I suppose the Wikipedia list is not exhaustive. Moreover, some of the names are actually ambiguous: for instance, there are 5 biblical characters named Abihail, three of them male and two of them female. I also had to remove some names that gave a lot of false positives (e.g. Lo, Me, and Noah – the daughter of Zelophehad, being confused with the more well-known Noah who was a man). That being said, this example is certainly an outlier, and I think the graph is mostly reliable.

In order to make a better comparison, it would be necessary to manually prepare a list of names, divided by gender. Given that many different lists of characters are available on the internet, it probably wouldn't be as tedious a task as it might seem, and perhaps I will get back to this topic at some point if I have more time.

Sentiment analysis

This is not exactly a kind of a task that sentiment analysis was invented for, nevertheless, I thought it might be interesting to run some simple SA on the Bible and see what we can get.

For this task, I used the most common open source SA tool included in NLTK. Again, this tool was created to analyze modern English language as used on the Internet, and certainly not the Bible language (especially the old translation). However, despite considerable differences in grammar, a large chunk of vocabulary is actually not that different, so I expected to get somewhat meaningful results. I decided to check the emotional valence associated with different keywords. High valence means more positive connotations, while low valence – negative connotations.

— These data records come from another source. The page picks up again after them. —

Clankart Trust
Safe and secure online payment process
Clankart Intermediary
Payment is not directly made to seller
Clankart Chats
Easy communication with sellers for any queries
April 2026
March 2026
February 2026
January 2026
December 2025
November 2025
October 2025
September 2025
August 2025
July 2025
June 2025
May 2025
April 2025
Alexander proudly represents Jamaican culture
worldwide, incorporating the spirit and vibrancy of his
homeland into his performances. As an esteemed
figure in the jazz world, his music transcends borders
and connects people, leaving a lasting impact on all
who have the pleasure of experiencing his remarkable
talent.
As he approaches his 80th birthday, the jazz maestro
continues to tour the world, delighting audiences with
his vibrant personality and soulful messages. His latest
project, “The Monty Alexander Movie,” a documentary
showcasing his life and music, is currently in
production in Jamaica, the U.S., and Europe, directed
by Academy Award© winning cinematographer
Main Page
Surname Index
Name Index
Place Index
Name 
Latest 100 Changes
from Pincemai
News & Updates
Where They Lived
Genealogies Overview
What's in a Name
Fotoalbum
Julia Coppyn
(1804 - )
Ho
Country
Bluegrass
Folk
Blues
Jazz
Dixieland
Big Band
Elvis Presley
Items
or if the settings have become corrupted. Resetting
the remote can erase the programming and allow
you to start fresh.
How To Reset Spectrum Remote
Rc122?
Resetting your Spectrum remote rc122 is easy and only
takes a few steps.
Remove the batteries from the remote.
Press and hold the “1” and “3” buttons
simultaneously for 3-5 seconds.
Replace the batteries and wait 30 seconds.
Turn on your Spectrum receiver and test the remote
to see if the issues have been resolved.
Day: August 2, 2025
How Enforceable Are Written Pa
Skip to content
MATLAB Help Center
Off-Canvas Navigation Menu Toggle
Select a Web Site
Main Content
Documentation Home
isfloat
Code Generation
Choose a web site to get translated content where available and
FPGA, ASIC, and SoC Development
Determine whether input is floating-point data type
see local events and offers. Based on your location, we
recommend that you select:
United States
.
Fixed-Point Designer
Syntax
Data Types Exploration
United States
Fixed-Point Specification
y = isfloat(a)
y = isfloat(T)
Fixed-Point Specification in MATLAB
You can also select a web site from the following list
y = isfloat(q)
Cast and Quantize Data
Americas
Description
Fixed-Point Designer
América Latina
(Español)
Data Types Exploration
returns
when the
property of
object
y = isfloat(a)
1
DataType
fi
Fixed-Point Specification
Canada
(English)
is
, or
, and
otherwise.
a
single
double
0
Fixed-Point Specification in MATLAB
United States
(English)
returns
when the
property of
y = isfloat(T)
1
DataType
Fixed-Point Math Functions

I prepared the text by tokenizing and lemmatizing it, removing the punctuation and common stopwords. Then, for each book and a given keyword, I extracted only the sentences mentioning the keyword, and calculated their mean compound sentiment polarity.

Below you can see the average sentiment associated with different names of God across the Bible.


Understandably, Jesus Christ was not mentioned in the Old Testament, thus the sentiment score is 0 before the New Testament starts. Most of the other zeros are also the result of the lack of mentions.

Two lowest valleys in the plot are The Book of Lamentations (25) telling about the destruction of Jerusalem by Babylon, and The Book of Nahum (34), about the conquest of Nineveh by the Medes and Babylonians. They contain a lot of violence, and portray God as a jealous and vengeful entity. On the contrary, God, under all names, is consistently talked about in a relatively positive context in the later parts of the New Testament (not so much in the Gospel; 40-43); and less consistently in the apocryphs.

Other ideas

As I mentioned in the beginning, the analysis presented in this post is pretty basic, and a lot more could be done to make it more insightful. Perhaps the most challenging part is the very specific language of the Bible. Building a language model based (at least partly) on this particular text would make it possible to try, for instance, some semantic clustering. Having that, we could go a bit beyond the approach of picking arbitrary keywords, which would definitely make the analysis more interesting, and could help us reveal a bit more about the relationship between different words in the text.

I'm planning to get back to this topic at some point, and also try to explore some other sacred text, depending on their availability.

All the code that I used for this analysis – and some other things, too – is publicly available on my gitlab.